A Sep. 2006 Institute of Medicine (IOM) report recommended that a "special symbol" (like the black triangle used in the UK) be placed on the packaging of all new drugs for two years and that DTC advertising be banned for those two years. The IOM also stated that the "FDA lacks the clear, unambiguous authority needed to enforce sponsor compliance with regulatory requirements and instead relies on the prospect of productive negotiations with industry."
In 2007 the pharmaceutical industry was estimated to be spending $4.8 billion dollars a year advertising prescription drugs directly to the public. In 2008, the sale of prescription drugs was a $291 billion dollar a year business in the United States.
On May 26, 2011 the Congressional Budget Office released its study, "Potential Effects of a Ban on Direct-To-Consumer Advertising of New Prescription Drugs" , in response to congressional proposals about restricting new prescription drugs from DTC advertising for their first two years. According to the study the average number of prescriptions for new drugs with DTC advertising is nine times greater than prescriptions for new drugs without DTC ads. The study concluded, "Although [a moratorium] would allow more time for possible safety problems with some drugs to be uncovered and to become widely known, some individuals who would benefit from a new drug might be unaware of its availability and not seek treatment in the absence of consumer advertising. Thus, the health effects of a moratorium would depend on whether the benefits of fewer unexpected adverse events were larger than the health costs of possibly reduced use of new and effective drugs."
Ad for Viagra, 2010.
Source: www.pharmamkting.blogspot.com (accessed Feb. 21, 2014)
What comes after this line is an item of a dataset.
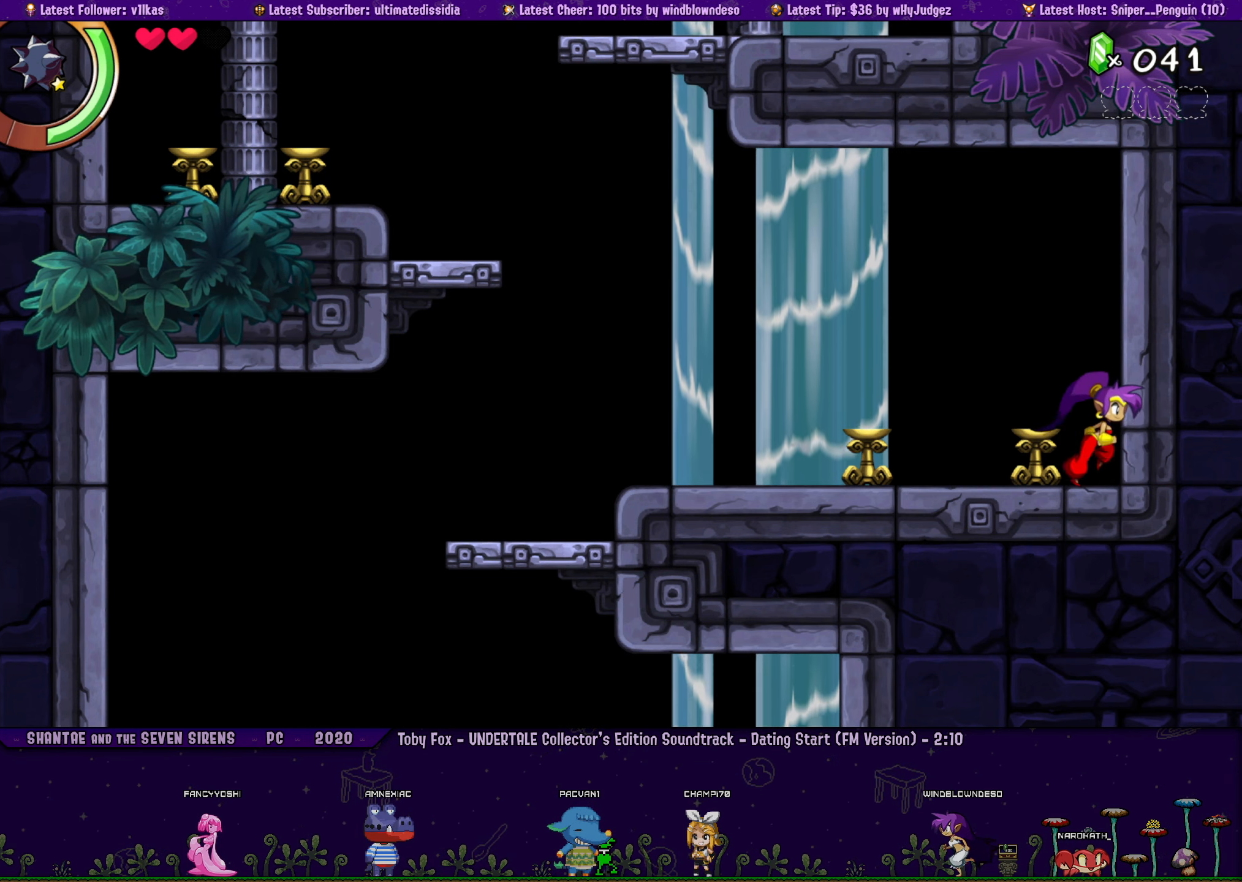
{"dt_ms": 500, "buttons": [], "left_stick": "center", "button_events": [[116, "DPAD_LEFT", "down"], [200, "DPAD_LEFT", "up"]]}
In 2012, the Office of Prescription Drug Promotion (OPDP) of the FDA released a study that concluded that DTC ads were improved with more quantitative benefit information and visual aids like charts and tables. The OPDP is the FDA office that "protect[s] the public health by assuring prescription drug information is truthful, balanced and accurately communicated... through a comprehensive surveillance, enforcement and education program, and by fostering better communication of labeling and promotional information to both healthcare professionals and consumers." The OPDP has a staff of 70 people and receives 80,000 submissions each year, 25% of which are DTC ads.
On Feb. 12, 2014 the FDA issued a comment request for the public to consider having fewer risks mentioned in DTC broadcast ads. The FDA is concerned that the "major statement” (the long disclosure of risks) is "often too long, which may result in reduced consumer comprehension, minimization of important risk information and, potentially, therapeutic noncompliance due to fear of side effects." They have proposed limiting the "major statement” to risks "that are serious and actionable" and having the ad "include a disclosure to alert consumer that there are other product risks not included in the ad."
Direct-to-consumer prescription drug advertising grew 62% from 2012 to 2016, representing the most growth in any leading ad category and making prescription drugs the seventh-largest advertiser. The industry spent $6.1 billion in 2017 on prescription drug ads, mostly during TV shows. 72% of the commercial breaks during CBS Evening News had at least one prescription drug advertisement, and 62% of breaks during General Hospital contained the ads.